Sometime later that night, Stephen Schmerer, a twenty-three- year-old Walla Walla cab driver, called his office to let them know he had a fare who wanted to be driven to Pendleton, Oregon, some forty-two miles south of Walla Walla.
Schmerer’s cab should have been back in service within two hours, but he didn’t notify the dispatcher that he was back in Walla Walla. Efforts to reach him via radio elicited only silence. The dispatcher worried, but then he figured that Schmerer had decided to call it a night after his Pendleton run.
When Michael Olds’ employer opened the pet shop for business the next morning, she discovered that $356—which had been in the cash register—was gone. She didn’t want to think that Michael had taken the money, but he was the only one besides herself who had the key to the cash register.
On Tuesday, April 5, Stephen Schmerer’s cab was found burrowed deep in a wheat field north of Pendleton. Schmerer was found inside, long dead of bullet wounds.
Law enforcement authorities looked at the series of coincidences: Michael Olds hadn’t shown up for work, the pet store had been robbed, and Olds hadn’t been seen at his rooming house. All of these things had happened within the same time frame as Stephen Schmerer’s departure for Pendleton with his fare. It was too much to overlook when they considered what Olds had gone to prison for in the first place.

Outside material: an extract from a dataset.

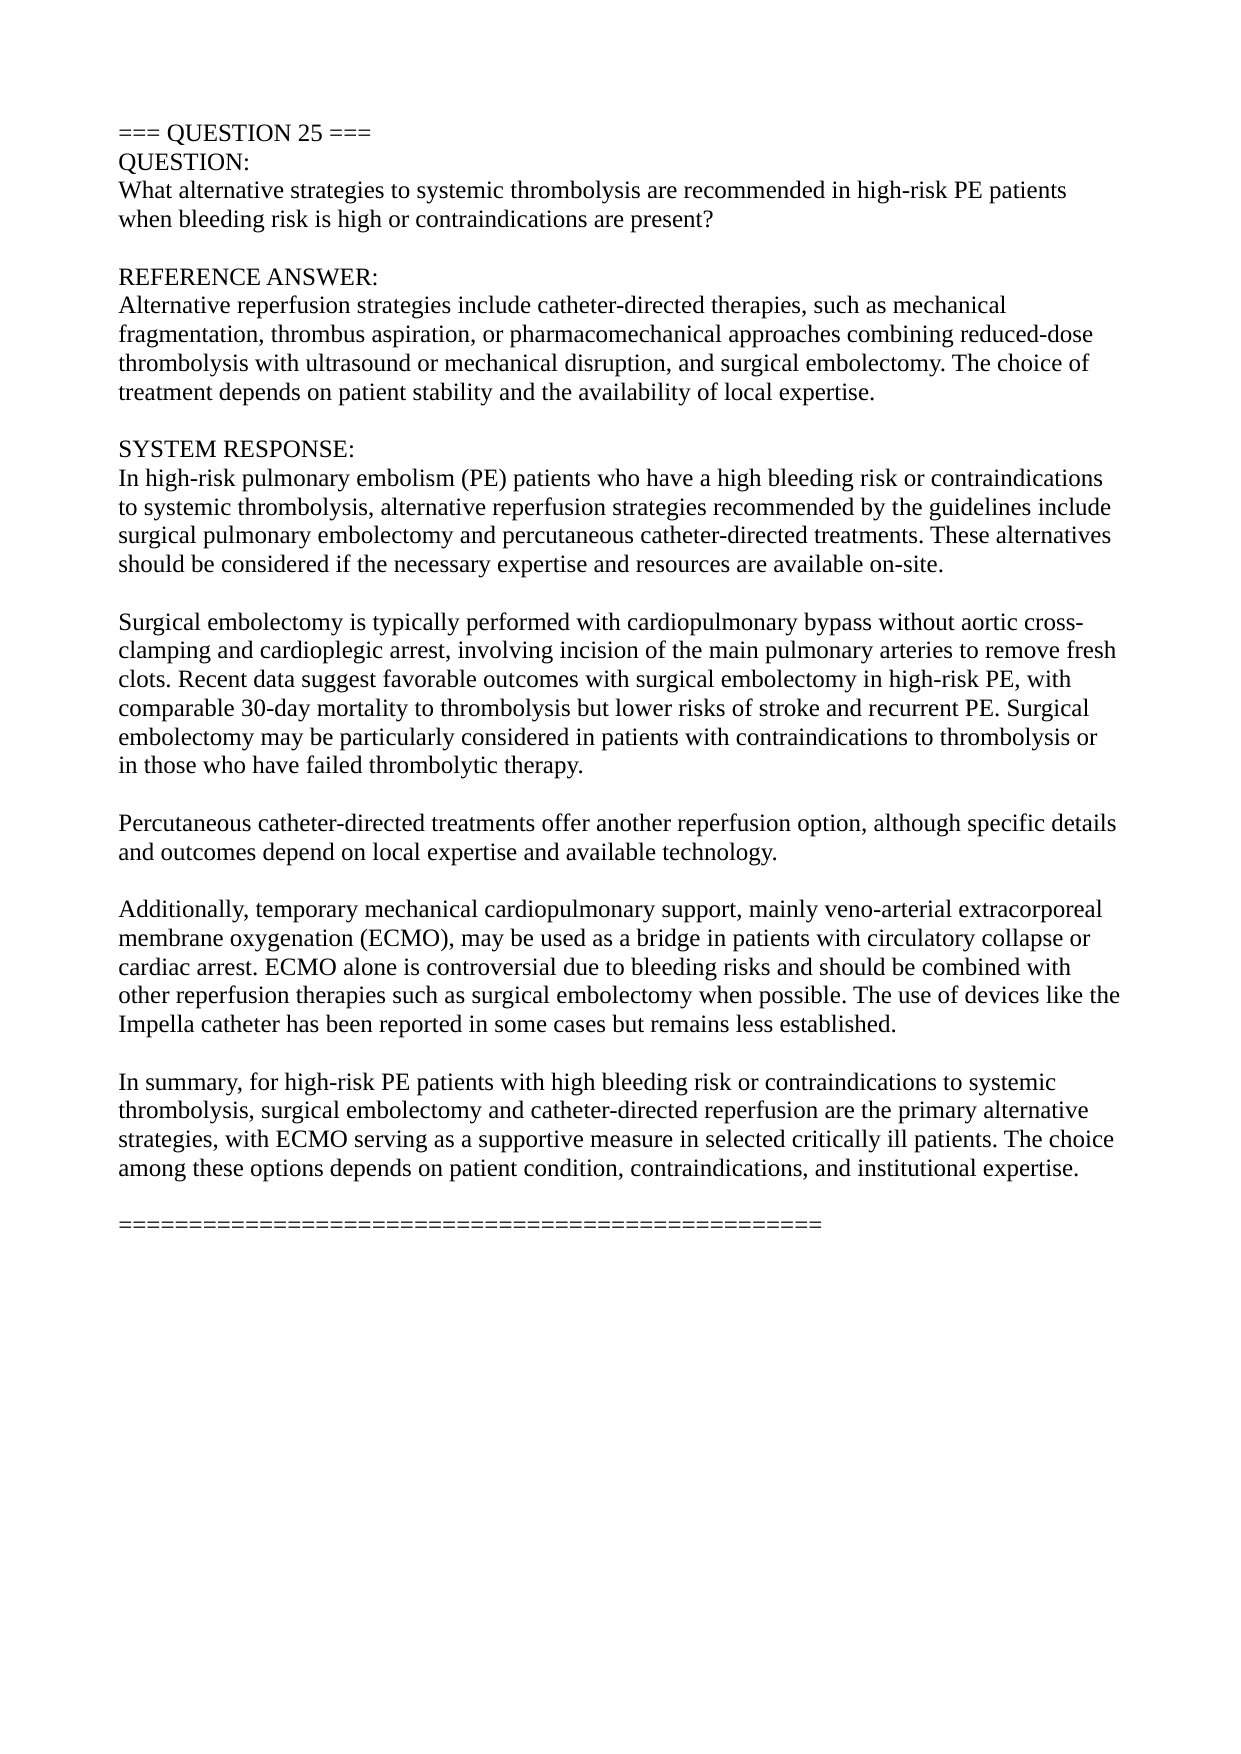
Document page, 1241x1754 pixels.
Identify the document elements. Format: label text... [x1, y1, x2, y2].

text === QUESTION 25 === QUESTION: What alternative strategies to systemic thrombolysis are recommended in high-risk PE patients when bleeding risk is high or contraindications are present? REFERENCE ANSWER: Alternative reperfusion strategies include catheter-directed therapies, such as mechanical fragmentation, thrombus aspiration, or pharmacomechanical approaches combining reduced-dose thrombolysis with ultrasound or mechanical disruption, and surgical embolectomy. The choice of treatment depends on patient stability and the availability of local expertise. SYSTEM RESPONSE: In high-risk pulmonary embolism (PE) patients who have a high bleeding risk or contraindications to systemic thrombolysis, alternative reperfusion strategies recommended by the guidelines include surgical pulmonary embolectomy and percutaneous catheter-directed treatments. These alternatives should be considered if the necessary expertise and resources are available on-site. Surgical embolectomy is typically performed with cardiopulmonary bypass without aortic cross-clamping and cardioplegic arrest, involving incision of the main pulmonary arteries to remove fresh clots. Recent data suggest favorable outcomes with surgical embolectomy in high-risk PE, with comparable 30-day mortality to thrombolysis but lower risks of stroke and recurrent PE. Surgical embolectomy may be particularly considered in patients with contraindications to thrombolysis or in those who have failed thrombolytic therapy. Percutaneous catheter-directed treatments offer another reperfusion option, although specific details and outcomes depend on local expertise and available technology. Additionally, temporary mechanical cardiopulmonary support, mainly veno-arterial extracorporeal membrane oxygenation (ECMO), may be used as a bridge in patients with circulatory collapse or cardiac arrest. ECMO alone is controversial due to bleeding risks and should be combined with other reperfusion therapies such as surgical embolectomy when possible. The use of devices like the Impella catheter has been reported in some cases but remains less established. In summary, for high-risk PE patients with high bleeding risk or contraindications to systemic thrombolysis, surgical embolectomy and catheter-directed reperfusion are the primary alternative strategies, with ECMO serving as a supportive measure in selected critically ill patients. The choice among these options depends on patient condition, contraindications, and institutional expertise. ================================================== [118, 118, 1122, 1239]
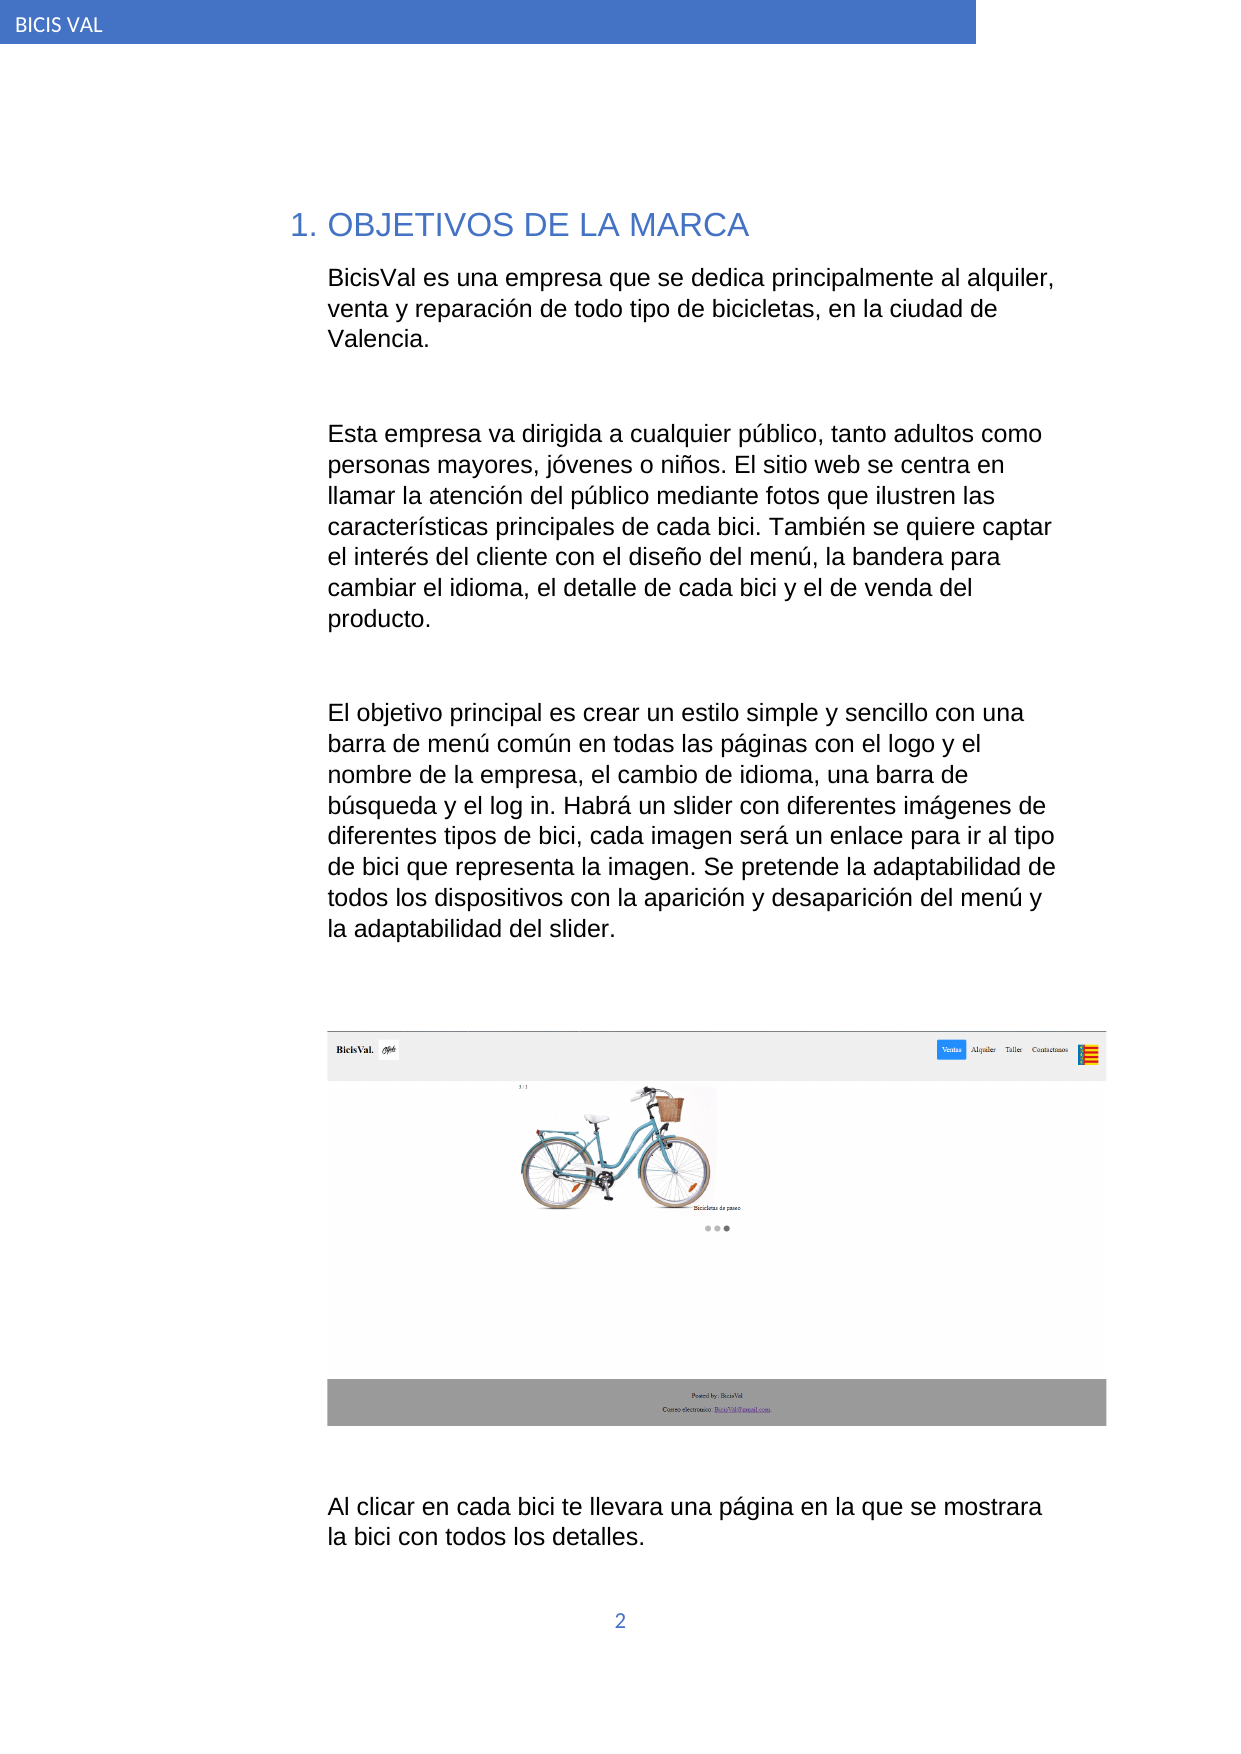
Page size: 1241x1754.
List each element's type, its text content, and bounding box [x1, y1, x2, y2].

A “stop for questioning” teletype on Michael Olds was transmitted to the thirteen Western states, and Seattle police were alerted that Olds might be heading to the coast. He had several relatives in the Seattle area and was rumored to have a grudge against some of them. The name “Olds” sent shivers through the officers who remembered him from 1961. They looked at the current photo of the suspect. The boyish facial planes were now gone; at thirty-four, Olds was a beefy man who was five feet nine inches tall and weighed 180 pounds.
Although stake-outs were set up at the homes where he might be expected to turn up, there were no sightings of Olds reported in Seattle.
On Wednesday, April 6, friends of a frail, arthritic, seventy-five-year-old widow named Mary Lindsay became concerned. Mary lived by herself in Ione, Oregon—near Pendleton—and her friends tried to check on her every day, but today she hadn’t answered her phone. They drove out to her country place and found her always neat kitchen a mess and her usually well stocked ice box was empty. Mary Lindsay was a light eater; she couldn’t have devoured all that food. And there was no way that the elderly woman would have left her home for more than a few hours without informing someone. They reported Mary Lindsay missing.
A call from Mrs. Tom Young* who lived near Pendleton did nothing to assuage the worst fears of local lawmen. Mrs. Young said that she and her husband, seventy-two, had been driving on a back road near Pendleton the evening before when they came upon a reddish-haired man standing in the middle of the road. He had signalled to them to stop, and then waved a gun at them and commandeered their car.
The Youngs had been forced to drive to their home, and the gunman had held them hostage all night. “He told us he’d killed before and he wasn’t afraid to do it again,” Mrs. Young told Umatilla County deputies.
On Wednesday morning, the man said he was going to take their car. They were relieved just to have him out of their house, but he dashed those hopes when he said that he was taking Mr. Young with him. Mrs. Young told the deputies that she packed them a lunch of sandwiches, partly because she was worried about her husband’s being hungry and partly because she thought if she was friendly to the kidnapper, he might not hurt her husband.